Text:

○ ○ ○ ○ ○ ○ ○

Humans change environments in many different ways, including accidentally or purposefully provisioning wildlife with novel food resources. For example, bird feeders, salt licks, ecotourism feeding stations, and dumpsters all provide concentrated food resources for wildlife. Does this food provisioning influence disease dynamics?
First, let’s consider how food provisioning might influence disease dynamics for parasites with any given transmission mode. The big rates that we care about here are the transmission rate (a function of contact rate and transmission success), birth and death rates, and immigration and emigration rates. If resource provisioning increases host population density via increased aggregation of individuals, increased birth rates or decreased death rates, and/or increased immigration or decreased emigration rates, then transmission rates for pathogens with direct contact density-dependent transmission should increase. In the same scenarios, pathogens with frequency-dependent transmission may not be affected by provisioning, or transmission rates may even decline if high birth rates dilute the prevalence of infection in the population. For pathogens that are transmitted via environmental stages, environmental stages may build up at resource provisioning sites when high densities of animals hang out there for long periods, increasing transmission. For pathogens that are transmitted via intermediate hosts, transmission may be reduced if hosts switch from foraging on intermediate hosts to foraging on human-provided resources.

○ ○ ○ ○ ○ ○ ○

Exercise requirements:
• A. From the passage on food provisioning and disease, extract the portion between "Humans change environments" and "influence disease dynamics?", inclusive.
• B. According to the passage on food provisioning and disease, how might food provisioning affect pathogens transmitted via intermediate hosts?
• C. Proceed with the passage on food provisioning and disease, picking up after its final sentence.
The entries that follow were taken from a different source than the passage on food provisioning and disease.

○ ○ ○ ○ ○ ○ ○

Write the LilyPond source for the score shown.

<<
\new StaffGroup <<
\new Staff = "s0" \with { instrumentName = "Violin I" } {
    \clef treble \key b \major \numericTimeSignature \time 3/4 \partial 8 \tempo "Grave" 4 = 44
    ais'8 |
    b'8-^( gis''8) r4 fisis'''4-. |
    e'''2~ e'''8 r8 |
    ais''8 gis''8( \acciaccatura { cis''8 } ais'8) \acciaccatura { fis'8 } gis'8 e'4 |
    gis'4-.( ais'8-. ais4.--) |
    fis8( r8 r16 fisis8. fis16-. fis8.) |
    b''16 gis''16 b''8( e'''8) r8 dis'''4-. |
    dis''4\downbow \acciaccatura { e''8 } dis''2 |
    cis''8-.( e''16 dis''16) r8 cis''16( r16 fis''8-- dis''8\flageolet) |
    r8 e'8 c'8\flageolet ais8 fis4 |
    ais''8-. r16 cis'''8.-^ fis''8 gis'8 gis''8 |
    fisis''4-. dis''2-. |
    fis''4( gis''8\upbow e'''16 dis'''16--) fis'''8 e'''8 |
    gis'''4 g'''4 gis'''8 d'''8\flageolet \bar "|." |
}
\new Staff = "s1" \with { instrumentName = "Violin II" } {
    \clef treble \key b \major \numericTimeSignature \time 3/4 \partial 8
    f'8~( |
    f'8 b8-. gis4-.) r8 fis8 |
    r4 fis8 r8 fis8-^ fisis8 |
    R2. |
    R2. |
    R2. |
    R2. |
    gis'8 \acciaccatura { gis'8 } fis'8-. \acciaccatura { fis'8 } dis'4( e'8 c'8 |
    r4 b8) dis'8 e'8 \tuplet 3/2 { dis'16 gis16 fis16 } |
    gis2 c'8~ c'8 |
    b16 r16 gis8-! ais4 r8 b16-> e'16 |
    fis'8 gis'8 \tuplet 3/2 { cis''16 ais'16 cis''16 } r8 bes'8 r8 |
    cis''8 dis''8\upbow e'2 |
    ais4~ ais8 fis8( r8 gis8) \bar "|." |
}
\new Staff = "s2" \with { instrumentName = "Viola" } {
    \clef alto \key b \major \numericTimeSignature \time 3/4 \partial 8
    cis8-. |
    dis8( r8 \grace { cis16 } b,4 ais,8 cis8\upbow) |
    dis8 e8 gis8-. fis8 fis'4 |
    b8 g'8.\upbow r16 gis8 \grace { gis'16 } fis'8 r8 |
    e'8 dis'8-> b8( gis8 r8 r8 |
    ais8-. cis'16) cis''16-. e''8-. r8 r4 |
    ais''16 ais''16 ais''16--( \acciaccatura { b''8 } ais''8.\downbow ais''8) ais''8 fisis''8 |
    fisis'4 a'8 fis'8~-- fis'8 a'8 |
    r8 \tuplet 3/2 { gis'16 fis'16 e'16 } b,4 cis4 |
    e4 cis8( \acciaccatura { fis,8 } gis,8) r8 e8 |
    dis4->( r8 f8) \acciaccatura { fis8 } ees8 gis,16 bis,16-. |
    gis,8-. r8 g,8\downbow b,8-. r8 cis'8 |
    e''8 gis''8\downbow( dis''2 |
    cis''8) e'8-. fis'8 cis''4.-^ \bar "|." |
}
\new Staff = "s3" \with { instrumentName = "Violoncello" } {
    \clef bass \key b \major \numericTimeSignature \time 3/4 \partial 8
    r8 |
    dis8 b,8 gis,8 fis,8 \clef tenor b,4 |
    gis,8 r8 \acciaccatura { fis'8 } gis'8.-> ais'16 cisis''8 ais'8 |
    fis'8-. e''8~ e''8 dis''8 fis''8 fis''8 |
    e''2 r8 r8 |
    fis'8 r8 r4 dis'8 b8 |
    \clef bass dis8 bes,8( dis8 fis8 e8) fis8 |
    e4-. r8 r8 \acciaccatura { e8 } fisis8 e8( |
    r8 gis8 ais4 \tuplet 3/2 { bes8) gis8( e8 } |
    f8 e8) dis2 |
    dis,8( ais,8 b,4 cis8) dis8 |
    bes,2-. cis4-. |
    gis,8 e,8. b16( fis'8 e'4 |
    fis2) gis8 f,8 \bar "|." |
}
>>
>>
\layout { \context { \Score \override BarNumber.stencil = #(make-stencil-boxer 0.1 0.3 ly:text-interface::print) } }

○ ○ ○ ○ ○ ○ ○

Per-task outputs:
• A.
Humans change environments in many different ways, including accidentally or purposefully provisioning wildlife with novel food resources. For example, bird feeders, salt licks, ecotourism feeding stations, and dumpsters all provide concentrated food resources for wildlife. Does this food provisioning influence disease dynamics?

• B. Transmission may be reduced if hosts switch from foraging on intermediate hosts to foraging on human-provided resources.

• C.
Factors besides transmission mode might also be important. For instance, regardless of transmission mode, if resource provisioning increases host resistance – for instance, by increasing body condition – then transmission rates should decrease. Conversely, if resource provisioning decreases host resistance – for instance, if the provisioned food is nutritionally poor or there is high competition at sites with provisioning and body condition is reduced – then transmission rates should increase. Resource provisioning might also alter host tolerance to infection, so that hosts aren’t as sick but continue shedding infectious agents longer than they would if they didn’t have supplemental resources.
Ok, I think that covers most of the possibilities. Back to our question: does food provisioning influence disease dynamics? Yes, sometimes. Most of the mechanisms listed above were supported by at least one study in a recent review by Becker et al. (2015). Based on the long, messy list above, you can probably guess that sometimes food provisioning increases transmission, sometimes it decreases transmission, and sometimes nothing notable happens. The big take-home message is that there isn’t just one universal outcome when we provision wildlife with supplemental resources, and it’s important that we conduct more and better studies aimed at elucidating the epidemiological mechanisms underlying the observed relationships. Cool stuff!
Have you read this post about house finch conjunctivitis yet?
Reference:
Becker, D.J., D.G. Streicker, and S. Altizer. 2015. Linking anthropogenic resources to wildlife–pathogen dynamics: a review and meta-analysis. Ecology Letters 18: 483–495.